When I first mentioned to folks that we were getting sheep or had sheep for the purpose of fiber, the natural question that followed was "Are you a spinner?" "Not yet" was my reply. And that's what I meant, truly. Though I had (have) no idea what I'm doing, I had no doubt that I would be a spinner, since the day I started knitting. Well before we had a farm, I just knew that sometime, somewhere, somehow spinning would be a part of my life - it was just one of those things you know, you know? And here we are, with the pieces falling into place, one step at a time, filling in the gap from sheep to knitting. Which is all to say that last Friday night I found myself with five sleeping children (a miracle in and of itself), with a bathtub full of my very first fleece from my very own sheep. With glass of wine, and knitting at my side, I washed it (and washed it and rinsed it and washed it and rinsed it, oh my!). Through the weekend, it dried on an old, retired (it doesn't fit any doorways here) mesh baby gate.
On Sunday, quite by chance and quite by good luck, a pair of Ashford hand carders landed in my lap from a neighboring farmer (and spinner). And with those in my hands, the carding began. Before I even realized what was happening, I was sitting on the front porch drop spindling my very own wool. And it all felt quite wonderful, and amazing, and just as it should be. A bliss just like I had imagined.

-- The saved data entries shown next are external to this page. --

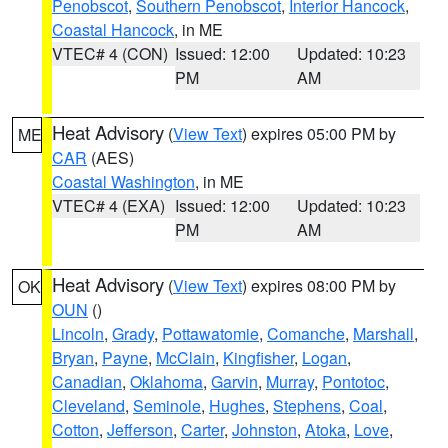
Penobscot
,
Southern Penobscot
,
Interior Hancock
,
Coastal Hancock
, in ME
VTEC# 4 (CON)
Issued: 12:00
Updated: 10:23
PM
AM
Heat Advisory
(
View Text
) expires 05:00 PM by
ME
CAR
(AES)
Coastal Washington
, in ME
VTEC# 4 (EXA)
Issued: 12:00
Updated: 10:23
PM
AM
Heat Advisory
(
View Text
) expires 08:00 PM by
OK
OUN
()
Lincoln
,
Grady
,
Pottawatomie
,
Comanche
,
Marshall
,
Bryan
,
Payne
,
McClain
,
Kingfisher
,
Logan
,
Canadian
,
Oklahoma
,
Garvin
,
Murray
,
Pontotoc
,
Cleveland
,
Seminole
,
Hughes
,
Stephens
,
Coal
,
Cotton
,
Jefferson
,
Carter
,
Johnston
,
Atoka
,
Love
,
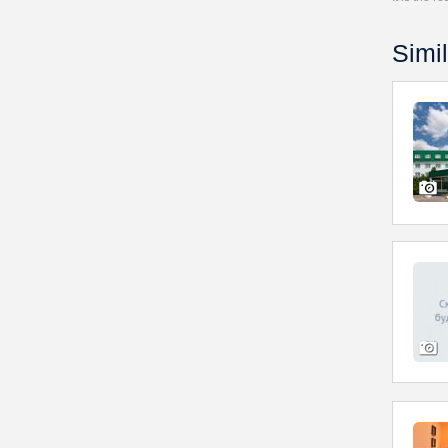
Simil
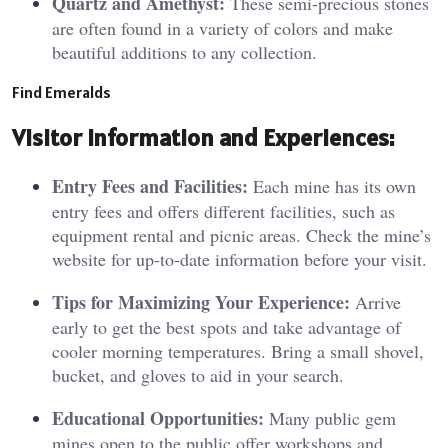
Quartz and Amethyst:
These semi-precious stones
are often found in a variety of colors and make
beautiful additions to any collection.
Find Emeralds
Visitor
Information and Experiences:
Entry Fees and Facilities:
Each mine has its own
entry fees and offers different facilities, such as
equipment rental and picnic areas. Check the mine’s
website for up-to-date information before your visit.
Tips for Maximizing Your Experience:
Arrive
early to get the best spots and take advantage of
cooler morning temperatures. Bring a small shovel,
bucket, and gloves to aid in your search.
Educational Opportunities:
Many public gem
mines open to the public offer workshops and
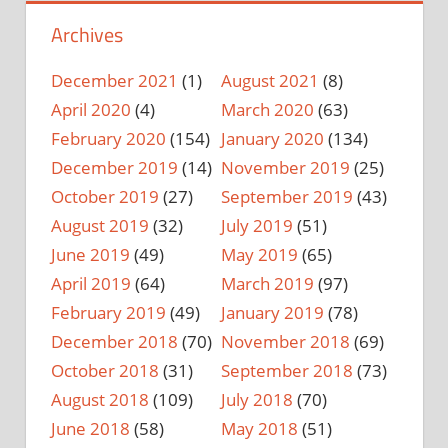
Archives
December 2021
(1)
August 2021
(8)
April 2020
(4)
March 2020
(63)
February 2020
(154)
January 2020
(134)
December 2019
(14)
November 2019
(25)
October 2019
(27)
September 2019
(43)
August 2019
(32)
July 2019
(51)
June 2019
(49)
May 2019
(65)
April 2019
(64)
March 2019
(97)
February 2019
(49)
January 2019
(78)
December 2018
(70)
November 2018
(69)
October 2018
(31)
September 2018
(73)
August 2018
(109)
July 2018
(70)
June 2018
(58)
May 2018
(51)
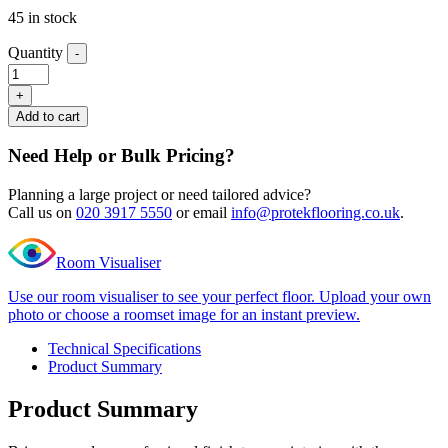
45 in stock
Quantity
-
Editions
Classic
+
Hampstead
Add to cart
Grey
End
Need Help or Bulk Pricing?
Profile
quantity
Planning a large project or need tailored advice?
Call us on
020 3917 5550
or email
info@protekflooring.co.uk
.
Room Visualiser
Use our room visualiser to see your perfect floor. Upload your own
photo or choose a roomset image for an instant preview.
Technical Specifications
Product Summary
Product Summary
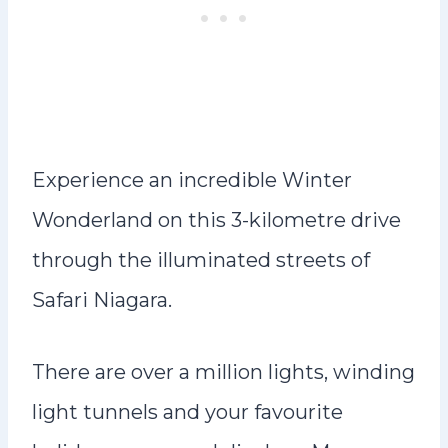
Experience an incredible Winter
Wonderland on this 3-kilometre drive
through the illuminated streets of
Safari Niagara.
There are over a million lights, winding
light tunnels and your favourite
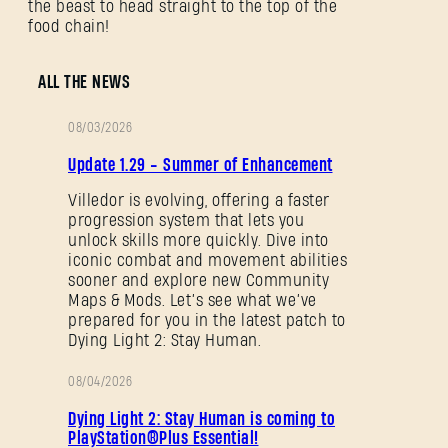
the beast to head straight to the top of the
food chain!
ALL THE NEWS
08/03/2026
PATCH
Update 1.29 - Summer of Enhancement
NOTES
Villedor is evolving, offering a faster
progression system that lets you
unlock skills more quickly. Dive into
iconic combat and movement abilities
sooner and explore new Community
Maps & Mods. Let’s see what we’ve
prepared for you in the latest patch to
Dying Light 2: Stay Human.
08/04/2026
PROMOTION
Dying Light 2: Stay Human is coming to
PlayStation®Plus Essential!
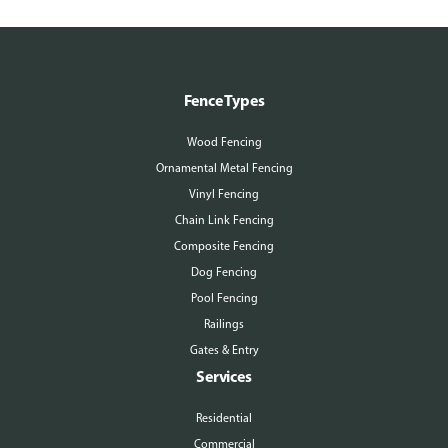
Fence Types
Wood Fencing
Ornamental Metal Fencing
Vinyl Fencing
Chain Link Fencing
Composite Fencing
Dog Fencing
Pool Fencing
Railings
Gates & Entry
Services
Residential
Commercial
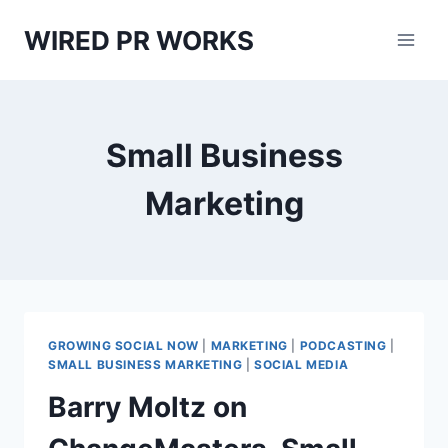
Skip
WIRED PR WORKS
to
content
Small Business
Marketing
GROWING SOCIAL NOW
|
MARKETING
|
PODCASTING
|
SMALL BUSINESS MARKETING
|
SOCIAL MEDIA
Barry Moltz on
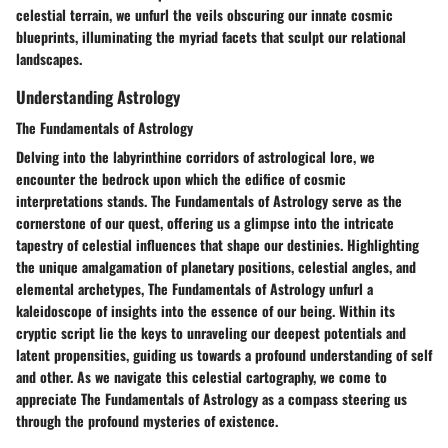
celestial terrain, we unfurl the veils obscuring our innate cosmic
blueprints, illuminating the myriad facets that sculpt our relational
landscapes.
Understanding Astrology
The Fundamentals of Astrology
Delving into the labyrinthine corridors of astrological lore, we
encounter the bedrock upon which the edifice of cosmic
interpretations stands. The Fundamentals of Astrology serve as the
cornerstone of our quest, offering us a glimpse into the intricate
tapestry of celestial influences that shape our destinies. Highlighting
the unique amalgamation of planetary positions, celestial angles, and
elemental archetypes, The Fundamentals of Astrology unfurl a
kaleidoscope of insights into the essence of our being. Within its
cryptic script lie the keys to unraveling our deepest potentials and
latent propensities, guiding us towards a profound understanding of self
and other. As we navigate this celestial cartography, we come to
appreciate The Fundamentals of Astrology as a compass steering us
through the profound mysteries of existence.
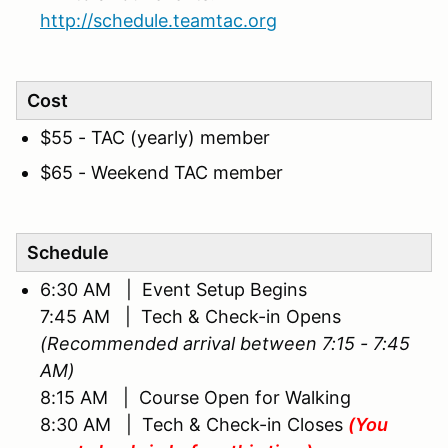
http://schedule.teamtac.org
Cost
$55 - TAC (yearly) member
$65 - Weekend TAC member
Schedule
6:30 AM | Event Setup Begins
7:45 AM | Tech & Check-in Opens
(Recommended arrival between 7:15 - 7:45
AM)
8:15 AM | Course Open for Walking
8:30 AM | Tech & Check-in Closes
(You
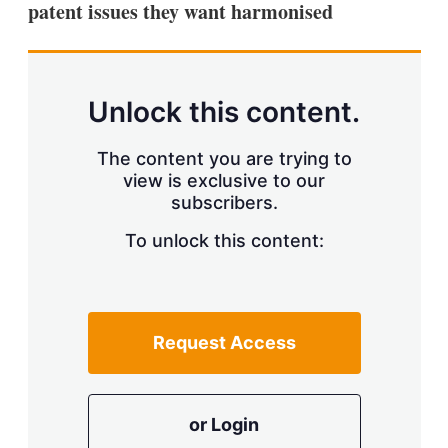
patent issues they want harmonised
s
h
a
r
i
n
Unlock this content.
g
o
p
The content you are trying to
t
view is exclusive to our
i
subscribers.
o
n
To unlock this content:
s
Request Access
or Login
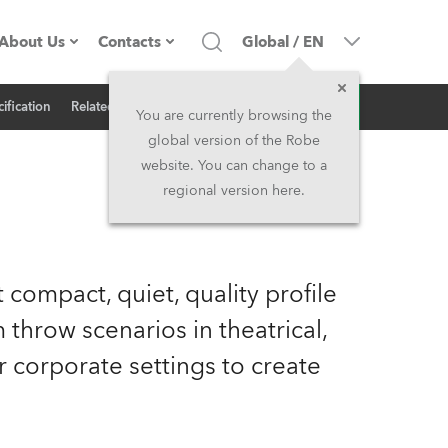
About Us
Contacts
Global
/
EN
Inquiry
ification
Related News
Company profile
Headquarters
You are currently browsing the
global version of the Robe
Made in the EU
Head Office & Factory
website. You can change to a
regional version here.
Owners
Robe Subsidiaries
History
North America and Caribbean
 compact, quiet, quality profile
Career
Middle East
 throw scenarios in theatrical,
 or corporate settings to create
Kariéra (CZ)
Asia and Pacific
Legal
UK and Ireland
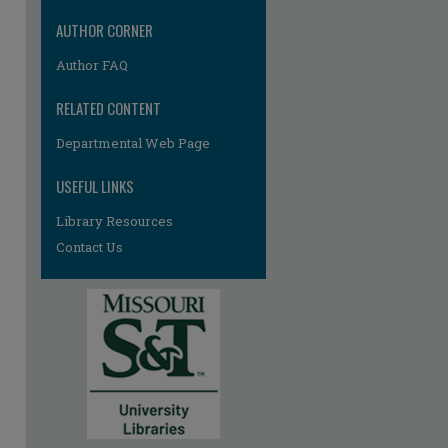
AUTHOR CORNER
Author FAQ
RELATED CONTENT
Departmental Web Page
re
USEFUL LINKS
Library Resources
Contact Us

What I hadn't quite imagined, but should have, is that we'd all be doing it. While my mind was being blown from the reality of what I was doing on that rocker on the front porch, there were simultaneous minds being blown at my side. Harper sat at my side with a skein of bright pink yarn shouting, "out the gate, through the window, off jumps jack! I got it!" (he was close, anyway).
And a step down from him was my Adelaide, my co-shephardess who hasn't quite found her way with knitting or spinning yet, but so desperately wants to play with the fiber from the sheep she loves. There she was, with her own mind being blown as she discovered needle felting. "Mom, it's ART and MY SHEEP, together!" She hasn't put that foam pad and basket of roving down since.
With these two happily at my side on their own fiber art, I'm slowly but steadily filling up a basket of rolags. Because I've got a date on the calendar with a spinner and a wheel. Oh yes...filling the gap between sheep and knitting. (All of us.)